▼▼▼

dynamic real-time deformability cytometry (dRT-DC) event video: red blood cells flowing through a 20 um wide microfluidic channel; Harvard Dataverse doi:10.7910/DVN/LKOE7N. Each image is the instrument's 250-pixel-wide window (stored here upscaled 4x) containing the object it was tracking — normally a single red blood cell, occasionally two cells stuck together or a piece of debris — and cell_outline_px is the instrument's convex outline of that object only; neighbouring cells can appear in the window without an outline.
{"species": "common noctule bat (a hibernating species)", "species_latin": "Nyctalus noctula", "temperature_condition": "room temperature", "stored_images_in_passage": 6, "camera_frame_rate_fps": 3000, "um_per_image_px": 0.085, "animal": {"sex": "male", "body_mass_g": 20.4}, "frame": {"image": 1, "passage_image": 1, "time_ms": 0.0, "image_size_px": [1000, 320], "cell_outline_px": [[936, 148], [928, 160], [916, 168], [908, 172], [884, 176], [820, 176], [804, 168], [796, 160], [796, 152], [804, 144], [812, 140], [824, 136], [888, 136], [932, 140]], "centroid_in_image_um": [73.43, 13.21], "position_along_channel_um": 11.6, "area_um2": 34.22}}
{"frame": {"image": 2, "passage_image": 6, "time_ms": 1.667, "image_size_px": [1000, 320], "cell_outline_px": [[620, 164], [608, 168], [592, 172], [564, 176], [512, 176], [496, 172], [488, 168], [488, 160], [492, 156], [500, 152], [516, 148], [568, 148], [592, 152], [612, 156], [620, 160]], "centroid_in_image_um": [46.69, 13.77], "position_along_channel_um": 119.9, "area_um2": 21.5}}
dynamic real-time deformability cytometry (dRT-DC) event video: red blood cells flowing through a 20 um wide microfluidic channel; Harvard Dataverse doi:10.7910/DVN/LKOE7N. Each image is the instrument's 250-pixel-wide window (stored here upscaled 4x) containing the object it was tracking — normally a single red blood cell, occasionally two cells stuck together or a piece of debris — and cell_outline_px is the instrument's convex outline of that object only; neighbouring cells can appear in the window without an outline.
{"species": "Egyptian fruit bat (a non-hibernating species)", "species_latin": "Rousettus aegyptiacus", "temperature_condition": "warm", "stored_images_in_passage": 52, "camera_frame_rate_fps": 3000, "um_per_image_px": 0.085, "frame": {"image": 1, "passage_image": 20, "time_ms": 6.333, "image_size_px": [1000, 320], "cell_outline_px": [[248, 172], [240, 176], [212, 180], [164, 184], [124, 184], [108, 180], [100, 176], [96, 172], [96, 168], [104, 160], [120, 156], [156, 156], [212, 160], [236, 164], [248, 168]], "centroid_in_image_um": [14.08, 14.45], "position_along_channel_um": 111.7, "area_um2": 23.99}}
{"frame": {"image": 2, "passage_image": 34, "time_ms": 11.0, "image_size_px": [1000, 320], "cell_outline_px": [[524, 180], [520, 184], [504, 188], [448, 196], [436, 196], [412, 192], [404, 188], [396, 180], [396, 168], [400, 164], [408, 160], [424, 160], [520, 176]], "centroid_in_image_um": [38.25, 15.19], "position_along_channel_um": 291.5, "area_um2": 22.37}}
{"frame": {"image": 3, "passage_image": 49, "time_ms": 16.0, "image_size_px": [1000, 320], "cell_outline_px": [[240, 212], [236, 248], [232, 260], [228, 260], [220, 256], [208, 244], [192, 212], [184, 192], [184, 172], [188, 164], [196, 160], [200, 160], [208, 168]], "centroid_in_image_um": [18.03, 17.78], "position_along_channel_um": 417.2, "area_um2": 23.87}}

▲▲▲

- SET TASK
Extract the full listing above without altering anything.

- RESULT FOR THIS EXERCISE
dynamic real-time deformability cytometry (dRT-DC) event video: red blood cells flowing through a 20 um wide microfluidic channel; Harvard Dataverse doi:10.7910/DVN/LKOE7N. Each image is the instrument's 250-pixel-wide window (stored here upscaled 4x) containing the object it was tracking — normally a single red blood cell, occasionally two cells stuck together or a piece of debris — and cell_outline_px is the instrument's convex outline of that object only; neighbouring cells can appear in the window without an outline.
{"species": "common noctule bat (a hibernating species)", "species_latin": "Nyctalus noctula", "temperature_condition": "room temperature", "stored_images_in_passage": 6, "camera_frame_rate_fps": 3000, "um_per_image_px": 0.085, "animal": {"sex": "male", "body_mass_g": 20.4}, "frame": {"image": 1, "passage_image": 1, "time_ms": 0.0, "image_size_px": [1000, 320], "cell_outline_px": [[936, 148], [928, 160], [916, 168], [908, 172], [884, 176], [820, 176], [804, 168], [796, 160], [796, 152], [804, 144], [812, 140], [824, 136], [888, 136], [932, 140]], "centroid_in_image_um": [73.43, 13.21], "position_along_channel_um": 11.6, "area_um2": 34.22}}
{"frame": {"image": 2, "passage_image": 6, "time_ms": 1.667, "image_size_px": [1000, 320], "cell_outline_px": [[620, 164], [608, 168], [592, 172], [564, 176], [512, 176], [496, 172], [488, 168], [488, 160], [492, 156], [500, 152], [516, 148], [568, 148], [592, 152], [612, 156], [620, 160]], "centroid_in_image_um": [46.69, 13.77], "position_along_channel_um": 119.9, "area_um2": 21.5}}
dynamic real-time deformability cytometry (dRT-DC) event video: red blood cells flowing through a 20 um wide microfluidic channel; Harvard Dataverse doi:10.7910/DVN/LKOE7N. Each image is the instrument's 250-pixel-wide window (stored here upscaled 4x) containing the object it was tracking — normally a single red blood cell, occasionally two cells stuck together or a piece of debris — and cell_outline_px is the instrument's convex outline of that object only; neighbouring cells can appear in the window without an outline.
{"species": "Egyptian fruit bat (a non-hibernating species)", "species_latin": "Rousettus aegyptiacus", "temperature_condition": "warm", "stored_images_in_passage": 52, "camera_frame_rate_fps": 3000, "um_per_image_px": 0.085, "frame": {"image": 1, "passage_image": 20, "time_ms": 6.333, "image_size_px": [1000, 320], "cell_outline_px": [[248, 172], [240, 176], [212, 180], [164, 184], [124, 184], [108, 180], [100, 176], [96, 172], [96, 168], [104, 160], [120, 156], [156, 156], [212, 160], [236, 164], [248, 168]], "centroid_in_image_um": [14.08, 14.45], "position_along_channel_um": 111.7, "area_um2": 23.99}}
{"frame": {"image": 2, "passage_image": 34, "time_ms": 11.0, "image_size_px": [1000, 320], "cell_outline_px": [[524, 180], [520, 184], [504, 188], [448, 196], [436, 196], [412, 192], [404, 188], [396, 180], [396, 168], [400, 164], [408, 160], [424, 160], [520, 176]], "centroid_in_image_um": [38.25, 15.19], "position_along_channel_um": 291.5, "area_um2": 22.37}}
{"frame": {"image": 3, "passage_image": 49, "time_ms": 16.0, "image_size_px": [1000, 320], "cell_outline_px": [[240, 212], [236, 248], [232, 260], [228, 260], [220, 256], [208, 244], [192, 212], [184, 192], [184, 172], [188, 164], [196, 160], [200, 160], [208, 168]], "centroid_in_image_um": [18.03, 17.78], "position_along_channel_um": 417.2, "area_um2": 23.87}}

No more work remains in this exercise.